Repeat back the listing below, word for word and in full.
—————
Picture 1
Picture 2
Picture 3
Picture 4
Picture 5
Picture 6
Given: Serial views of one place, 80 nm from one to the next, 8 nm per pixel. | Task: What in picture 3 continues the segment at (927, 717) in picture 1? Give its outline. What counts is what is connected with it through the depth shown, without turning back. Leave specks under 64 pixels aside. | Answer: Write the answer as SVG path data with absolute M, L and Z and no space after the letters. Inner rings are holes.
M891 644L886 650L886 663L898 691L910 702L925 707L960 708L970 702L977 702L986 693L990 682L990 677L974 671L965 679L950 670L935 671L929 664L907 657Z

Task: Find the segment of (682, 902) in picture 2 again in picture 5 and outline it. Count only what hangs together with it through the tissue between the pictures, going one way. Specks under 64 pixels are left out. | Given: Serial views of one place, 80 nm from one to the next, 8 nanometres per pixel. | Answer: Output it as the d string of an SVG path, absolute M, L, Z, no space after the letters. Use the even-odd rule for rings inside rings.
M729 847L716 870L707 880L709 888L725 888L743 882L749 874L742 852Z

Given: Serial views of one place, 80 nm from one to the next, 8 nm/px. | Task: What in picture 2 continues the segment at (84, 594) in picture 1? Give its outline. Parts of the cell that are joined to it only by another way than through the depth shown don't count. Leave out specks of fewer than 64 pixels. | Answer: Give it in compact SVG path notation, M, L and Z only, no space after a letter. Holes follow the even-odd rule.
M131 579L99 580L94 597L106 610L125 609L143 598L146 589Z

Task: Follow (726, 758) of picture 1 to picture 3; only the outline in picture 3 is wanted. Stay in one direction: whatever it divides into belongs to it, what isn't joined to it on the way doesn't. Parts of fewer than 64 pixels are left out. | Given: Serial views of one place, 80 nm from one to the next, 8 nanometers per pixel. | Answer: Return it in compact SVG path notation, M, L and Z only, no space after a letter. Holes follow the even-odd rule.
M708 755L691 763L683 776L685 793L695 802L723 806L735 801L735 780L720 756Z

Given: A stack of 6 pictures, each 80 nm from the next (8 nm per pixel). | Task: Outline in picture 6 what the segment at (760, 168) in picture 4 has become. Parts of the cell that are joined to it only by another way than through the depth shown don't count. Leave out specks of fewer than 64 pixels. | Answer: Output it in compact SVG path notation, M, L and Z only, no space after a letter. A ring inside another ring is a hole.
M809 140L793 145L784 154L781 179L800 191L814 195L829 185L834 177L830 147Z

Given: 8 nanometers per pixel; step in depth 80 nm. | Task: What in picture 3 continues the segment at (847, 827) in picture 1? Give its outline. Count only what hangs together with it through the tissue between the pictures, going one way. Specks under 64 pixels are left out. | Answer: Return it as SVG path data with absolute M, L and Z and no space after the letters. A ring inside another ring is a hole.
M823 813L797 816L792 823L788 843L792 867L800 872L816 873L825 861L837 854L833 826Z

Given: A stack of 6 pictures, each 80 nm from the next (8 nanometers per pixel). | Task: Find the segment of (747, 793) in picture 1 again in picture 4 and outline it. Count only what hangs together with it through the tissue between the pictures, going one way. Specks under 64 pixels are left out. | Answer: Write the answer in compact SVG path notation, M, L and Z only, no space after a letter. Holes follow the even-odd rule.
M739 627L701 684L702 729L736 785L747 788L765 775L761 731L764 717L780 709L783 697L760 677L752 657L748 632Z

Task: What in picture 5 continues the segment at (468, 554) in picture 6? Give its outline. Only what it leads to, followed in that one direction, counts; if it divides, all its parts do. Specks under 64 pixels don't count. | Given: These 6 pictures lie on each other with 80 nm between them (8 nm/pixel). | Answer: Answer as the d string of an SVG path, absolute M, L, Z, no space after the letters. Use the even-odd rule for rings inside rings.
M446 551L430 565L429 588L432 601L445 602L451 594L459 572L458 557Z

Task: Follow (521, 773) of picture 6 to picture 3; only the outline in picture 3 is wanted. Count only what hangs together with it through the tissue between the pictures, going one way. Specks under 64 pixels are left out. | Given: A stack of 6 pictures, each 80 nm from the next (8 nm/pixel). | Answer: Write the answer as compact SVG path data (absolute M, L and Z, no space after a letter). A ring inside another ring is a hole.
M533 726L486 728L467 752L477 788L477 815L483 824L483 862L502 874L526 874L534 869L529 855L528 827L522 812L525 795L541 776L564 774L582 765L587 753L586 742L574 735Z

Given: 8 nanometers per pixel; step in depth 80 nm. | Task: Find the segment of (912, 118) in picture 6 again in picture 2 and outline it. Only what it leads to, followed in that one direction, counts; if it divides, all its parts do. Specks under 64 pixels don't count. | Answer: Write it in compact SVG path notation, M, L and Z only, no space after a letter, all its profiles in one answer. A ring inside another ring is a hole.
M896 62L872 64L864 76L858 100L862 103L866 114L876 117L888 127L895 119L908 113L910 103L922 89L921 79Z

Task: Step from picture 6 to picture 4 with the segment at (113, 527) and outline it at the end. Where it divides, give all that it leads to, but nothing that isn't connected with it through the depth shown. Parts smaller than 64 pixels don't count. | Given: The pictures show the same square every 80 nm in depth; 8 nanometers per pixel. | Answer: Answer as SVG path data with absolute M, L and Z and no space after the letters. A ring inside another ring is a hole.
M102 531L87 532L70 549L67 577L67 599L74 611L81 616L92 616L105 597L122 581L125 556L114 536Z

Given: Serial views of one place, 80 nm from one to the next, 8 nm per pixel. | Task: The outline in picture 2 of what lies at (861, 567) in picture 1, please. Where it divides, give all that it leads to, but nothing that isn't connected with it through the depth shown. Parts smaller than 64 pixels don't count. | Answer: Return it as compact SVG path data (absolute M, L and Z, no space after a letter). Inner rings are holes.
—————
## RESPONSE BELOW
Picture 1
Picture 2
Picture 3
Picture 4
Picture 5
Picture 6
Given: Serial views of one place, 80 nm from one to the next, 8 nm per pixel. | Task: What in picture 3 continues the segment at (927, 717) in picture 1? Give its outline. What counts is what is connected with it through the depth shown, without turning back. Leave specks under 64 pixels aside. | Answer: Write the answer as SVG path data with absolute M, L and Z and no space after the letters. Inner rings are holes.
M891 644L886 650L886 663L898 691L910 702L925 707L960 708L970 702L977 702L986 693L990 682L990 677L974 671L965 679L950 670L935 671L929 664L907 657Z

Task: Find the segment of (682, 902) in picture 2 again in picture 5 and outline it. Count only what hangs together with it through the tissue between the pictures, going one way. Specks under 64 pixels are left out. | Given: Serial views of one place, 80 nm from one to the next, 8 nanometres per pixel. | Answer: Output it as the d string of an SVG path, absolute M, L, Z, no space after the letters. Use the even-odd rule for rings inside rings.
M729 847L716 870L707 880L709 888L725 888L743 882L749 874L742 852Z

Given: Serial views of one place, 80 nm from one to the next, 8 nm/px. | Task: What in picture 2 continues the segment at (84, 594) in picture 1? Give its outline. Parts of the cell that are joined to it only by another way than through the depth shown don't count. Leave out specks of fewer than 64 pixels. | Answer: Give it in compact SVG path notation, M, L and Z only, no space after a letter. Holes follow the even-odd rule.
M131 579L99 580L94 597L106 610L125 609L143 598L146 589Z

Task: Follow (726, 758) of picture 1 to picture 3; only the outline in picture 3 is wanted. Stay in one direction: whatever it divides into belongs to it, what isn't joined to it on the way doesn't. Parts of fewer than 64 pixels are left out. | Given: Serial views of one place, 80 nm from one to the next, 8 nanometers per pixel. | Answer: Return it in compact SVG path notation, M, L and Z only, no space after a letter. Holes follow the even-odd rule.
M708 755L691 763L683 776L685 793L695 802L723 806L735 801L735 780L720 756Z

Given: A stack of 6 pictures, each 80 nm from the next (8 nm per pixel). | Task: Outline in picture 6 what the segment at (760, 168) in picture 4 has become. Parts of the cell that are joined to it only by another way than through the depth shown don't count. Leave out specks of fewer than 64 pixels. | Answer: Output it in compact SVG path notation, M, L and Z only, no space after a letter. A ring inside another ring is a hole.
M809 140L793 145L784 154L781 179L800 191L814 195L829 185L834 177L830 147Z

Given: 8 nanometers per pixel; step in depth 80 nm. | Task: What in picture 3 continues the segment at (847, 827) in picture 1? Give its outline. Count only what hangs together with it through the tissue between the pictures, going one way. Specks under 64 pixels are left out. | Answer: Return it as SVG path data with absolute M, L and Z and no space after the letters. A ring inside another ring is a hole.
M823 813L797 816L792 823L788 843L792 867L800 872L816 873L825 861L837 854L833 826Z

Given: A stack of 6 pictures, each 80 nm from the next (8 nanometers per pixel). | Task: Find the segment of (747, 793) in picture 1 again in picture 4 and outline it. Count only what hangs together with it through the tissue between the pictures, going one way. Specks under 64 pixels are left out. | Answer: Write the answer in compact SVG path notation, M, L and Z only, no space after a letter. Holes follow the even-odd rule.
M739 627L701 684L702 729L736 785L747 788L765 775L761 731L764 717L780 709L783 697L760 677L752 657L748 632Z

Task: What in picture 5 continues the segment at (468, 554) in picture 6? Give its outline. Only what it leads to, followed in that one direction, counts; if it divides, all its parts do. Specks under 64 pixels don't count. | Given: These 6 pictures lie on each other with 80 nm between them (8 nm/pixel). | Answer: Answer as the d string of an SVG path, absolute M, L, Z, no space after the letters. Use the even-odd rule for rings inside rings.
M446 551L430 565L429 588L432 601L445 602L451 594L459 572L458 557Z

Task: Follow (521, 773) of picture 6 to picture 3; only the outline in picture 3 is wanted. Count only what hangs together with it through the tissue between the pictures, going one way. Specks under 64 pixels are left out. | Given: A stack of 6 pictures, each 80 nm from the next (8 nm/pixel). | Answer: Write the answer as compact SVG path data (absolute M, L and Z, no space after a letter). A ring inside another ring is a hole.
M533 726L486 728L467 752L477 788L477 815L483 824L483 862L502 874L526 874L534 869L529 855L528 827L522 812L525 795L541 776L564 774L582 765L587 753L586 742L574 735Z

Given: 8 nanometers per pixel; step in depth 80 nm. | Task: Find the segment of (912, 118) in picture 6 again in picture 2 and outline it. Only what it leads to, followed in that one direction, counts; if it divides, all its parts do. Specks under 64 pixels don't count. | Answer: Write it in compact SVG path notation, M, L and Z only, no space after a letter, all its profiles in one answer. A ring inside another ring is a hole.
M896 62L872 64L864 76L858 100L862 103L866 114L876 117L888 127L895 119L908 113L910 103L922 89L921 79Z

Task: Step from picture 6 to picture 4 with the segment at (113, 527) and outline it at the end. Where it divides, give all that it leads to, but nothing that isn't connected with it through the depth shown. Parts smaller than 64 pixels don't count. | Given: The pictures show the same square every 80 nm in depth; 8 nanometers per pixel. | Answer: Answer as SVG path data with absolute M, L and Z and no space after the letters. A ring inside another ring is a hole.
M102 531L87 532L70 549L67 577L67 599L74 611L81 616L92 616L105 597L122 581L125 556L114 536Z

Given: Serial views of one place, 80 nm from one to the next, 8 nm per pixel. | Task: The outline in picture 2 of what lies at (861, 567) in picture 1, please. Where it divides, give all that it leads to, but nothing that isn't connected with it through the depth shown. Parts smaller than 64 pixels don't count. | Answer: Return it as compact SVG path data (absolute M, L and Z, no space after a letter). Inner rings are holes.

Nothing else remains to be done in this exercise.